═══ Record extracts ═══

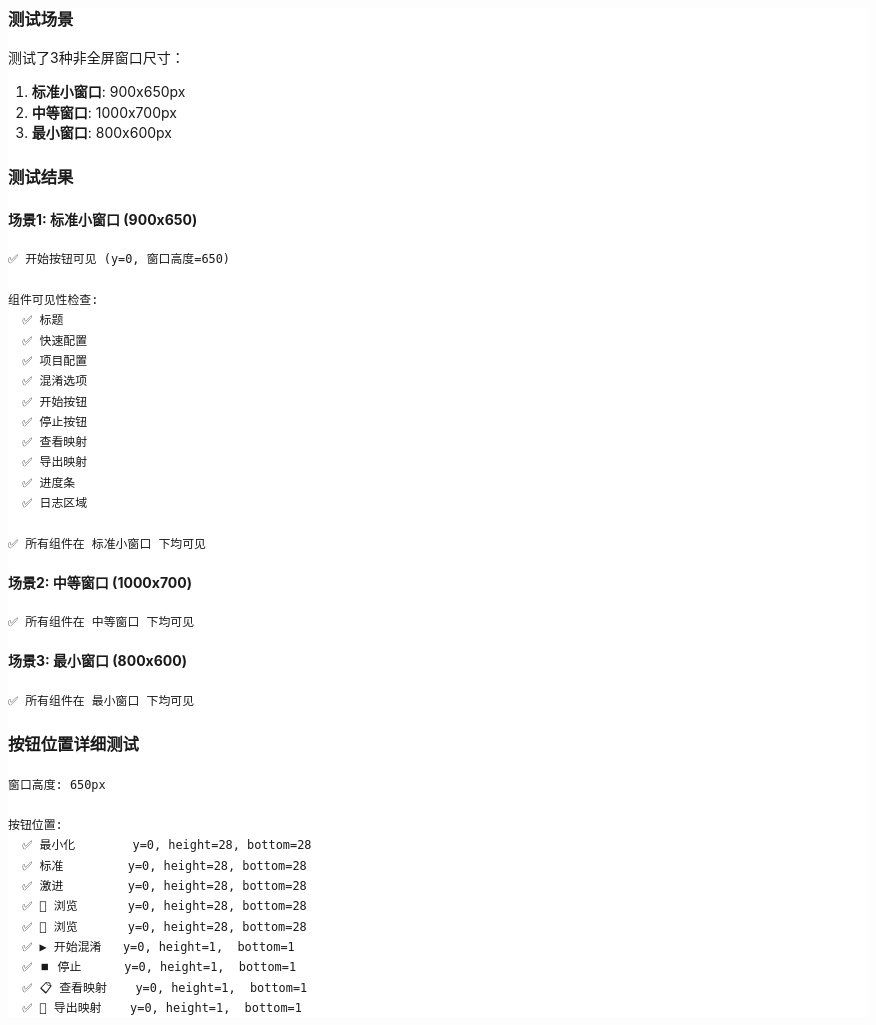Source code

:### 测试场景
测试了3种非全屏窗口尺寸：
1. **标准小窗口**: 900x650px
2. **中等窗口**: 1000x700px
3. **最小窗口**: 800x600px

### 测试结果

#### 场景1: 标准小窗口 (900x650)
```
✅ 开始按钮可见 (y=0, 窗口高度=650)

组件可见性检查:
  ✅ 标题
  ✅ 快速配置
  ✅ 项目配置
  ✅ 混淆选项
  ✅ 开始按钮
  ✅ 停止按钮
  ✅ 查看映射
  ✅ 导出映射
  ✅ 进度条
  ✅ 日志区域

✅ 所有组件在 标准小窗口 下均可见
```

#### 场景2: 中等窗口 (1000x700)
```
✅ 所有组件在 中等窗口 下均可见
```

#### 场景3: 最小窗口 (800x600)
```
✅ 所有组件在 最小窗口 下均可见
```

### 按钮位置详细测试
```
窗口高度: 650px

按钮位置:
  ✅ 最小化        y=0, height=28, bottom=28
  ✅ 标准         y=0, height=28, bottom=28
  ✅ 激进         y=0, height=28, bottom=28
  ✅ 📂 浏览       y=0, height=28, bottom=28
  ✅ 📂 浏览       y=0, height=28, bottom=28
  ✅ ▶️ 开始混淆   y=0, height=1,  bottom=1
  ✅ ⏹️ 停止      y=0, height=1,  bottom=1
  ✅ 📋 查看映射    y=0, height=1,  bottom=1
  ✅ 💾 导出映射    y=0, height=1,  bottom=1
```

═══

Exercise requirements » Please find every line in the records above that holds the word "所有组件在" and copy it.

Written response »
✅ 所有组件在 标准小窗口 下均可见
✅ 所有组件在 中等窗口 下均可见
✅ 所有组件在 最小窗口 下均可见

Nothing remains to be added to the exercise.